WHAT NEEDS TO BE DONE: Please reproduce the items below word for word, from the line that contains "Label: left iliac vein." through the final line, both ends included.

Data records
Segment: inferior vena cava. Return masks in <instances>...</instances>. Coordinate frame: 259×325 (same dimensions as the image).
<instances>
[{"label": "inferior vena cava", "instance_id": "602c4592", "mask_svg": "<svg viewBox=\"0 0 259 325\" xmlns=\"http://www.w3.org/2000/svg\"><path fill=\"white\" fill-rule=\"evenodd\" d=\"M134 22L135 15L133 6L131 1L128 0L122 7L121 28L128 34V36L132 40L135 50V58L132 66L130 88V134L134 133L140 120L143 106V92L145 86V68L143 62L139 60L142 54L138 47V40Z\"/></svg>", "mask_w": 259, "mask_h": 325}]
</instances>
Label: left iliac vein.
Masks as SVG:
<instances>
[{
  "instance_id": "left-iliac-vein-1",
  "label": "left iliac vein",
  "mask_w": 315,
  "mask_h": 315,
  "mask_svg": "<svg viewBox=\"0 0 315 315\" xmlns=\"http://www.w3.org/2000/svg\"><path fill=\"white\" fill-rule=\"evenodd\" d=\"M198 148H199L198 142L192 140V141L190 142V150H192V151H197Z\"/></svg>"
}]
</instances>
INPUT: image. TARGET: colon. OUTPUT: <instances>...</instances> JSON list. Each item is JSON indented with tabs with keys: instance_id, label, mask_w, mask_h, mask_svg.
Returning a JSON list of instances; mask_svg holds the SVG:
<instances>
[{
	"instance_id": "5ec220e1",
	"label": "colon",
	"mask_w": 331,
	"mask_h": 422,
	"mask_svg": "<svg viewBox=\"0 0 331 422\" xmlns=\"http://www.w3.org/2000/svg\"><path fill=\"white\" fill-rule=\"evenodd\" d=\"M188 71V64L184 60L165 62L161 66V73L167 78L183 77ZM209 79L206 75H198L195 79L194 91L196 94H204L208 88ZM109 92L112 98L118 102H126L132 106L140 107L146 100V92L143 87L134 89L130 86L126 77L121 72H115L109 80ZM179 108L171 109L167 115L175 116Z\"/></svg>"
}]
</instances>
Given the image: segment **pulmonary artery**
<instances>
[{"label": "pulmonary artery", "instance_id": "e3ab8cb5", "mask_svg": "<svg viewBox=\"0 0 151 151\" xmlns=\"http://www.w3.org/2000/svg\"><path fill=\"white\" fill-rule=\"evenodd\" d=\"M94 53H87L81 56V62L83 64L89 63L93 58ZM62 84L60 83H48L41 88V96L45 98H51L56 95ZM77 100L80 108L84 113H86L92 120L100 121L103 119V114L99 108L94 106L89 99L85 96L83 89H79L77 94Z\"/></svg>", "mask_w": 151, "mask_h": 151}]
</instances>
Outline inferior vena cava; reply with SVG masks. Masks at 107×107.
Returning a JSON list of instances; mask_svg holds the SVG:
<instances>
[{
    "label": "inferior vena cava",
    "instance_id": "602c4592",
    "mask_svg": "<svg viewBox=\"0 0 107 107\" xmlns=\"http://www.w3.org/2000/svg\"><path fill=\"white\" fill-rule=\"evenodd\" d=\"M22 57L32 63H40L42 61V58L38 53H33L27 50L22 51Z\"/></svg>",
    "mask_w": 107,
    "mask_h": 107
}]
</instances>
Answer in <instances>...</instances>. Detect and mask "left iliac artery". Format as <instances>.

TASK RESULT:
Label: left iliac vein.
Masks as SVG:
<instances>
[{
  "instance_id": "left-iliac-vein-1",
  "label": "left iliac vein",
  "mask_w": 315,
  "mask_h": 315,
  "mask_svg": "<svg viewBox=\"0 0 315 315\" xmlns=\"http://www.w3.org/2000/svg\"><path fill=\"white\" fill-rule=\"evenodd\" d=\"M198 148H199L198 142L192 140V141L190 142V150H192V151H197Z\"/></svg>"
}]
</instances>
INPUT: image. TARGET: colon. OUTPUT: <instances>...</instances> JSON list. Each item is JSON indented with tabs with keys: instance_id, label, mask_w, mask_h, mask_svg.
Returning a JSON list of instances; mask_svg holds the SVG:
<instances>
[{
	"instance_id": "5ec220e1",
	"label": "colon",
	"mask_w": 331,
	"mask_h": 422,
	"mask_svg": "<svg viewBox=\"0 0 331 422\" xmlns=\"http://www.w3.org/2000/svg\"><path fill=\"white\" fill-rule=\"evenodd\" d=\"M188 71V64L184 60L165 62L161 66V73L167 78L183 77ZM209 79L206 75H198L195 79L194 91L196 94H204L208 88ZM109 92L112 98L118 102H126L132 106L140 107L146 100V92L143 87L134 89L130 86L126 77L121 72H115L109 80ZM179 108L171 109L167 115L175 116Z\"/></svg>"
}]
</instances>
Given the image: segment **pulmonary artery**
<instances>
[{"label": "pulmonary artery", "instance_id": "e3ab8cb5", "mask_svg": "<svg viewBox=\"0 0 151 151\" xmlns=\"http://www.w3.org/2000/svg\"><path fill=\"white\" fill-rule=\"evenodd\" d=\"M94 53H87L81 56V62L83 64L89 63L93 58ZM62 84L60 83H48L41 88V96L45 98H51L56 95ZM77 100L80 108L84 113H86L92 120L100 121L103 119V114L99 108L94 106L89 99L85 96L83 89H79L77 94Z\"/></svg>", "mask_w": 151, "mask_h": 151}]
</instances>
Outline inferior vena cava; reply with SVG masks. Masks at 107×107.
Returning a JSON list of instances; mask_svg holds the SVG:
<instances>
[{
    "label": "inferior vena cava",
    "instance_id": "602c4592",
    "mask_svg": "<svg viewBox=\"0 0 107 107\" xmlns=\"http://www.w3.org/2000/svg\"><path fill=\"white\" fill-rule=\"evenodd\" d=\"M22 57L32 63H40L42 61V58L38 53H33L27 50L22 51Z\"/></svg>",
    "mask_w": 107,
    "mask_h": 107
}]
</instances>
Answer in <instances>...</instances>. Detect and mask "left iliac artery". Format as <instances>.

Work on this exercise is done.